The Holy Grail è l’EP di Bill Callahan che porta traccia e memoria di una registrazione alla Peel Session datata 10 dicembre 2001. Appena uscito per Drag City, il breve EP è l’ascolto perfetto per accompagnare l’autunno a sfinire in una morbida apocalisse di suoni. Sono passati 23 anni dalla sessione di registrazioni, all’epoca Callahan era ancora Smog, minimalista, istintivo, aveva attraversato i Novanta con il suo cantautorato lo-fi e i suoi dischi trascendenti.
Prima che avvenisse la metamorfosi in Bill Callahan, prima che ci cogliesse la callahanite – dipendenza da suoni, voce baritonale, euritmiche ripetizioni, dell’oscuro cantore – eravamo perduti nel bathysphere di Smog, ci nuotavamo dentro alla ricerca di anelli immaginifici e corde di chitarra. In The Holy Grail lo spirito selvaggio e puro di Smog è intatto, ed è bellissimo ritrovarlo, seppure per il tempo di quattro canzoni riemerse dall’inizio dei Duemila.
Siamo negli studi di Maida Vale della BBC dove si tengono le Peel Sessions, Smog ha da poco rilasciato il nuovo album Rain on Lens per la Drag City Records. Negli anni l’etichetta è rimasta la stessa, Callahan non l’ha mai cambiata, è rimasto fedele allo spirito indipendente della Drag City da Chicago; dicono che si sia boicottato, che se avesse saltato o fatto più concerti, allora la callahanite sarebbe più diffusa, ma che importanza ha.
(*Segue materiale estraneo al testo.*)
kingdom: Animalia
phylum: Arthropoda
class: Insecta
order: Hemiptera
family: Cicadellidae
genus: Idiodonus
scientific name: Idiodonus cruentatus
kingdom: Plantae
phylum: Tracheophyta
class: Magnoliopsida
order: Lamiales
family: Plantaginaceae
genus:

La sua musica resta un’esperienza di trascendenza, e questo EP è un’ulteriore prova di quel talento abbagliante che negli anni si è decantato in modo unico senza mai snaturarsi.
Dal suo lembo di terra bianca e malto, Smog abbraccia la chitarra e suona per l’avvenire nella sua maniera oscura e diretta, da rock bottom riser, da ripetitore di versi. Le quattro canzoni registrate in sessione radiofonica sono tutte suonate dal vivo, in presa diretta: non c’è artificio e finzione. Callahan ha parlato dell’EP come di una capsula del tempo che sfugge all’eternità: è qui che ha trovato casa “la migliore versione mai registrata di Dirty Pants”.
Beautiful Child, il pezzo di attacco, è una cover dei Fleetwood Mac che si potrebbe ripetere all’infinito: cahallanite al suo stato puro. Sappiamo che Bill Callahan è anche un magnifico interprete, che sa piegare le canzoni al suo tono (fossero anche di Leonard Cohen), e così le due cover contenute nell’EP (l’altra è Jesus dei Velvet Underground) sono due splendide avventure nel mondo di un cantautore infestato da meraviglia e ardore, un figlio del sogno a bassa definizione.
Arpeggi e accelerazioni, intagli e catarsi minimali: The Holy Grail scorre come una dolce ossessione. Dentro c’è il sangue e l’estasi, il Santo Graal di Bill Callahan che noi andiamo a ritrovare come cavalieri fantastici alla ricerca di autentici.